Norway targets influencers who use beauty filters with disclaimer law
Oslo, Norway - Norway is making influencers and other advertisers inform users when they have digitally altered the appearance of someone in an ad, in an effort to limit the negative body image promoted on Instagram and other social media platforms.
A change in the law coming into force in July stipulates that digitally manipulated appearances in paid advertisements must be marked with a special kind of notice.
This includes any changes to body shape, size and skin, for example changes in facial shape, broader shoulders and narrower hips – some of the most common manipulations offered by beauty filters and apps designed to beautify selfies.
Pictures and videos of extremely thin people still show up on platforms such as TikTok, Instagram, and YouTube without warning, and often in an explicitly positive context.
Media experts have warned that unhealthy body images on social media can be particularly dangerous for younger teenagers, who are discovering their own bodies and are often dissatisfied with their looks.
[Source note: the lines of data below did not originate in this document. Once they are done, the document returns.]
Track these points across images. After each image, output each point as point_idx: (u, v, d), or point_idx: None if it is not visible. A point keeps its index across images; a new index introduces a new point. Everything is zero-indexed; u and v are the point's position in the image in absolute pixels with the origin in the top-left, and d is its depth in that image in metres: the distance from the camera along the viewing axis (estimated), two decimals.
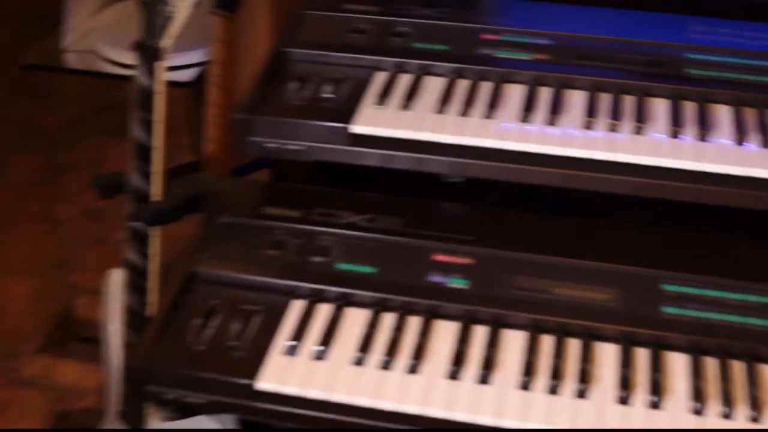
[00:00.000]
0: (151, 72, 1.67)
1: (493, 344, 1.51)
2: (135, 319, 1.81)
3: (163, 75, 1.67)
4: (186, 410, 1.76)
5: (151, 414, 1.85)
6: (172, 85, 1.72)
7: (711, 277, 1.57)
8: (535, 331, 1.53)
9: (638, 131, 1.61)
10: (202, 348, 1.52)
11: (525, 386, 1.44)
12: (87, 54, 2.49)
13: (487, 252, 1.63)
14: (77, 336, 2.86)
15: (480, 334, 1.53)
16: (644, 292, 1.56)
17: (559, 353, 1.49)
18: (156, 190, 1.74)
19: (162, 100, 1.68)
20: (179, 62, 2.35)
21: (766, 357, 1.50)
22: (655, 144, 1.59)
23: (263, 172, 2.34)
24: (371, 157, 1.65)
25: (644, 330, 1.51)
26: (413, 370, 1.47)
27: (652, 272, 1.58)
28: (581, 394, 1.43)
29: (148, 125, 1.70)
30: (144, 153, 1.72)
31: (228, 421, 1.75)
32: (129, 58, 2.34)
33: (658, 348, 1.50)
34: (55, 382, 2.74)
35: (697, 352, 1.49)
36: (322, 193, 1.78)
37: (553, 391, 1.44)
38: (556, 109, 1.66)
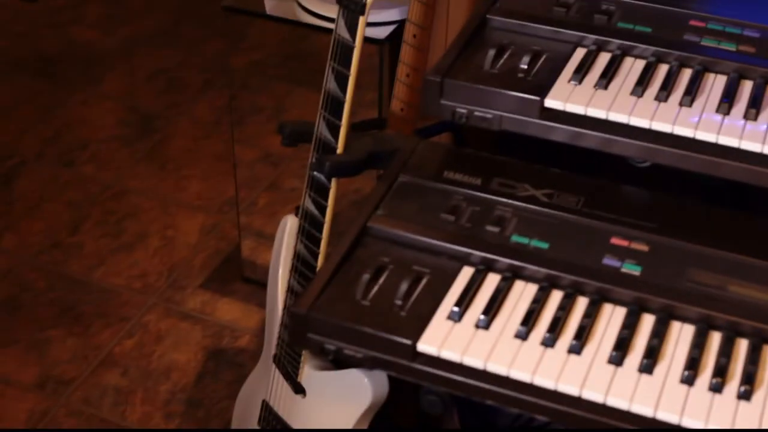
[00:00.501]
0: (351, 26, 1.70)
1: (659, 335, 1.52)
2: (304, 267, 1.87)
3: (363, 30, 1.71)
4: (341, 362, 1.82)
5: (306, 362, 1.93)
6: (366, 40, 1.77)
7: None
8: (704, 326, 1.53)
9: None
10: (368, 303, 1.57)
11: (687, 381, 1.45)
12: (287, 2, 2.57)
13: (664, 240, 1.63)
14: (241, 276, 2.98)
15: (647, 322, 1.54)
16: None
17: (726, 352, 1.49)
18: (340, 142, 1.81)
19: (358, 55, 1.72)
20: (376, 19, 2.41)
21: None
22: None
23: (445, 136, 2.40)
24: (560, 132, 1.67)
25: None
26: (575, 350, 1.50)
27: None
28: (745, 396, 1.43)
29: (341, 78, 1.74)
30: (334, 105, 1.76)
31: (380, 378, 1.81)
32: (330, 10, 2.43)
33: None
34: (214, 318, 2.86)
35: None
36: (505, 163, 1.81)
37: (716, 389, 1.44)
38: (756, 105, 1.65)
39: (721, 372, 1.46)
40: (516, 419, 2.51)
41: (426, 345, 1.52)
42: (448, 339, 1.52)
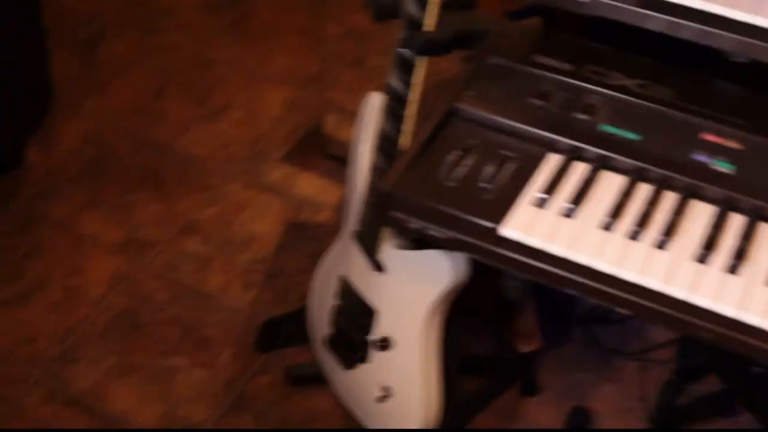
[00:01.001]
0: None
1: (747, 236, 1.50)
2: (388, 144, 1.86)
3: None
4: (421, 243, 1.81)
5: (386, 239, 1.94)
6: None
7: None
8: None
9: None
10: (452, 184, 1.56)
11: None
12: None
13: (758, 140, 1.60)
14: (323, 151, 2.97)
15: (736, 222, 1.53)
16: None
17: None
18: (430, 20, 1.78)
19: None
20: None
21: None
22: None
23: (536, 19, 2.36)
24: (658, 21, 1.61)
25: None
26: (661, 245, 1.48)
27: None
28: None
29: None
30: None
31: (460, 261, 1.81)
32: None
33: None
34: (294, 191, 2.88)
35: None
36: (596, 50, 1.78)
37: None
38: None
39: None
40: (591, 311, 2.52)
41: (510, 230, 1.51)
42: (532, 225, 1.52)
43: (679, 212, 1.53)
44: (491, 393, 2.34)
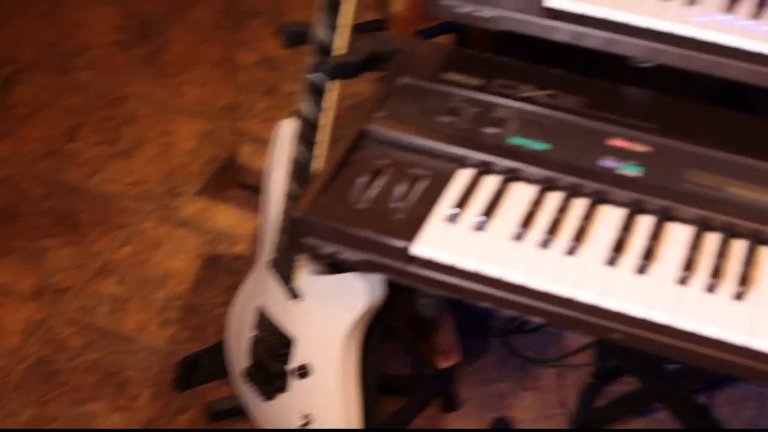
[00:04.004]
0: None
1: (656, 236, 1.56)
2: (301, 171, 1.90)
3: None
4: (337, 267, 1.86)
5: (302, 266, 1.97)
6: None
7: None
8: (702, 227, 1.57)
9: None
10: (364, 206, 1.60)
11: (683, 281, 1.49)
12: None
13: (665, 142, 1.66)
14: (239, 182, 3.01)
15: (645, 224, 1.58)
16: None
17: (722, 253, 1.53)
18: (340, 44, 1.81)
19: None
20: None
21: None
22: None
23: (448, 37, 2.41)
24: (564, 32, 1.68)
25: None
26: (571, 251, 1.54)
27: None
28: (739, 296, 1.47)
29: None
30: (333, 5, 1.77)
31: (375, 282, 1.85)
32: None
33: None
34: (210, 225, 2.91)
35: None
36: (506, 64, 1.83)
37: (711, 289, 1.48)
38: (763, 1, 1.67)
39: (716, 273, 1.51)
40: (508, 322, 2.60)
41: (422, 247, 1.55)
42: (444, 241, 1.56)
43: (588, 218, 1.59)
44: (412, 411, 2.39)
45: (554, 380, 2.57)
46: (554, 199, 1.63)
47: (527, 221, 1.58)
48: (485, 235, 1.57)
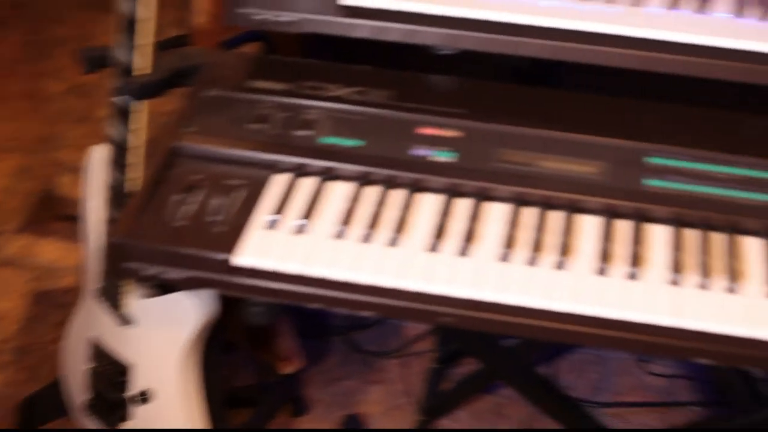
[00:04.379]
0: None
1: (475, 217, 1.59)
2: (116, 195, 1.88)
3: None
4: (165, 287, 1.86)
5: (130, 291, 1.94)
6: None
7: (694, 150, 1.64)
8: (519, 203, 1.61)
9: (635, 3, 1.68)
10: (182, 223, 1.59)
11: (504, 258, 1.53)
12: None
13: (474, 125, 1.69)
14: (59, 214, 2.95)
15: (463, 207, 1.61)
16: (628, 165, 1.63)
17: (540, 226, 1.57)
18: (143, 63, 1.80)
19: None
20: None
21: (746, 229, 1.58)
22: (651, 16, 1.65)
23: (254, 45, 2.41)
24: (363, 28, 1.69)
25: (626, 202, 1.59)
26: (393, 243, 1.55)
27: (637, 145, 1.65)
28: (560, 266, 1.52)
29: None
30: (130, 25, 1.76)
31: (206, 298, 1.84)
32: None
33: (639, 220, 1.59)
34: (35, 261, 2.85)
35: (678, 224, 1.58)
36: (311, 66, 1.83)
37: (532, 262, 1.52)
38: None
39: (537, 246, 1.54)
40: (347, 319, 2.63)
41: (244, 257, 1.55)
42: (265, 248, 1.56)
43: (407, 208, 1.61)
44: (262, 420, 2.39)
45: (399, 371, 2.61)
46: (372, 193, 1.64)
47: (347, 218, 1.60)
48: (306, 237, 1.58)
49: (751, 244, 1.57)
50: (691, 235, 1.58)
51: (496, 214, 1.61)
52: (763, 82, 1.61)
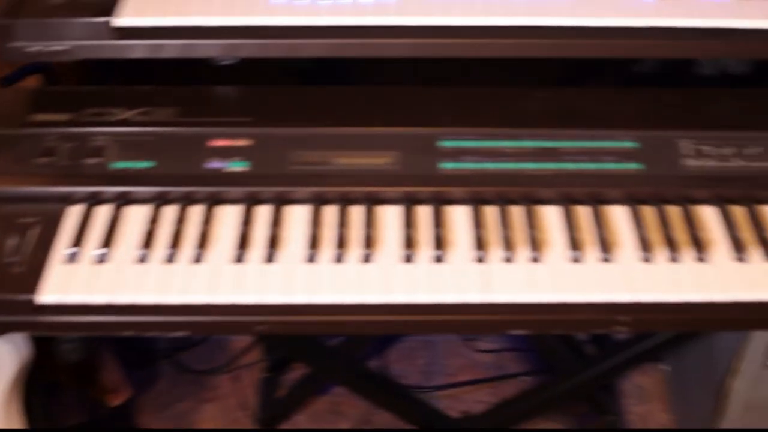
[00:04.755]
0: None
1: (277, 222, 1.58)
2: None
3: None
4: None
5: None
6: None
7: (483, 129, 1.67)
8: (318, 203, 1.61)
9: None
10: None
11: (311, 259, 1.53)
12: None
13: (264, 131, 1.68)
14: None
15: (263, 214, 1.61)
16: (422, 151, 1.64)
17: (342, 222, 1.58)
18: None
19: None
20: None
21: (542, 198, 1.62)
22: (423, 4, 1.65)
23: (35, 78, 2.35)
24: (138, 49, 1.66)
25: (424, 188, 1.61)
26: (198, 259, 1.54)
27: (428, 131, 1.67)
28: (367, 259, 1.53)
29: None
30: None
31: (19, 340, 1.79)
32: None
33: (438, 204, 1.60)
34: None
35: (476, 202, 1.61)
36: (92, 92, 1.79)
37: (339, 259, 1.53)
38: None
39: (341, 243, 1.55)
40: (172, 341, 2.61)
41: (47, 295, 1.51)
42: (69, 283, 1.53)
43: (207, 222, 1.60)
44: None
45: (230, 385, 2.61)
46: (170, 212, 1.62)
47: (148, 241, 1.57)
48: (109, 265, 1.55)
49: (549, 213, 1.61)
50: (491, 212, 1.61)
51: (297, 216, 1.61)
52: (539, 56, 1.64)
Influencers who don't comply will be fined
Norway's measure is intended to help make consumers aware that the appearance of people in some ads can be at the very least misleading. Ultimately, the aim is to portray less idealized bodies and promote a more healthy body image.
"Finally we are getting a powerful measure against unhealthy body pressure that especially children and young people are exposed to," said the Norwegian Minister for Children and Family Affairs, Kjersti Toppe.
The labelling obligation applies to all traditional and social media. It explicitly targets influencers and other people who post advertisements online on the internet and in social media. Those who do not comply with it will face a fine.
The notice will need to take up about 7% of the image area and be placed clearly visible in the upper left corner of the advertisement. Both those who have created the advertisement and the advertisers who want to earn money with it can be held responsible.